Given the surprised look, Erika was not expecting Kadota to say that. Kadota felt like congratulating himself until that look of shock turned into an excited and slightly-twisted grin – then Kadota felt like kicking himself in the face for even opening his damn trap.

"Very well, I will! Yumacchi, make out with Dotachin!" she said.

It was now Walker's turn to choke on sushi. "What the fuck? No!"

"Dammit, you're no fun." Erika frowned a bit, but only just a bit. She then went right back to that evil grin. Dammit. "I guess we'll just have to disprove the negative then!"

"What is that supposed to-MMPH!"

Kadota didn't finish his sentence before Erika dove across the table, throwing both of them out of their seats, and kissed him.
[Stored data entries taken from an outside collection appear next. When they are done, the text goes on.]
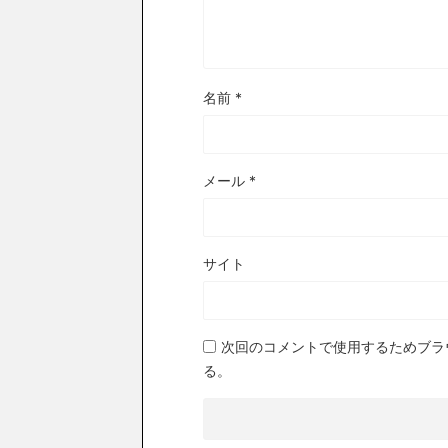
名前
*
メール
*
サイト
次回のコメントで使用するためブラ
る。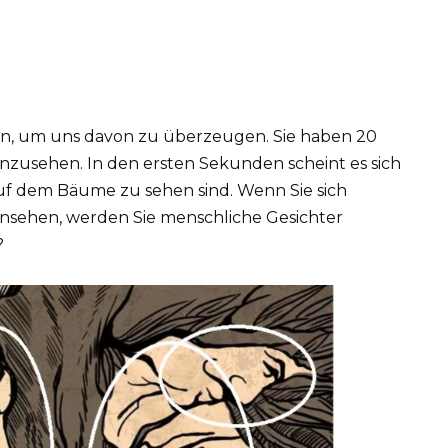
n, um uns davon zu überzeugen. Sie haben 20
nzusehen. In den ersten Sekunden scheint es sich
uf dem Bäume zu sehen sind. Wenn Sie sich
sehen, werden Sie menschliche Gesichter
?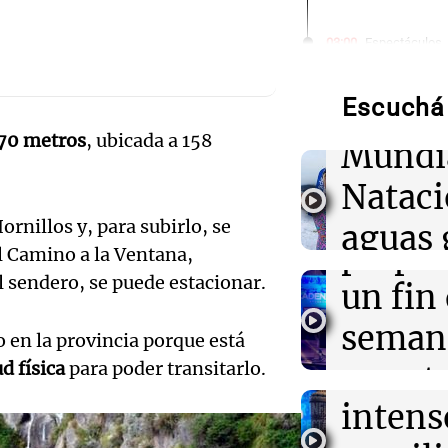
Audio.
03:00
Espectáculos
El Rayo Valleca
de neo
Icardi y la Chi
Madrid
Escuchá 
compit
70 metros
, ubicada a 158
Mundi
02:04
Tecnología
Audio.
Descuentos de 
Nataci
entradas para
Mendo
Disrupt 2026 
ornillos y, para subirlo, se
aguas 
prepar
l Camino a la Ventana,
02:03
Tecnología
frente 
 sendero, se puede estacionar.
Vogue World se
Audio.
un fin
Francisco: un g
Moren
entre tecnolog
Galleg
seman
 en la provincia porque está
Turno Noch
enfren
ud física
para poder transitarlo.
y prot
Episodios
01:59
Mundo
Audio.
Laura Galván br
intens
ley de 
Centroamerica
el Sen
establece nuevo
...No, it wasn't just kissing. She was also doing something weird with her hands under his shirt. And he wasn't quite sure what she was doing with her legs down there –- or how, for that matter –- but it was really starting to-

Erika stopped almost as quickly as she had started – as if she didn't just spontaneously molest him in the middle of a Russian sushi restaurant. She stood up, took one look at the bulge in his pants and said, "...Fuck!"

...

Kadota could only thank God that there wasn't anyone else at the restaurant today. He didn't want people talking about this, and he really didn't want to know what Chief Chef would force him to eat if they scared off any of the customers with that little show of theirs.

As for Walker, he simply buried his face in his palm.

"...Okay, so maybe I underestimated my ability to turn people on. He can still be bi, you know."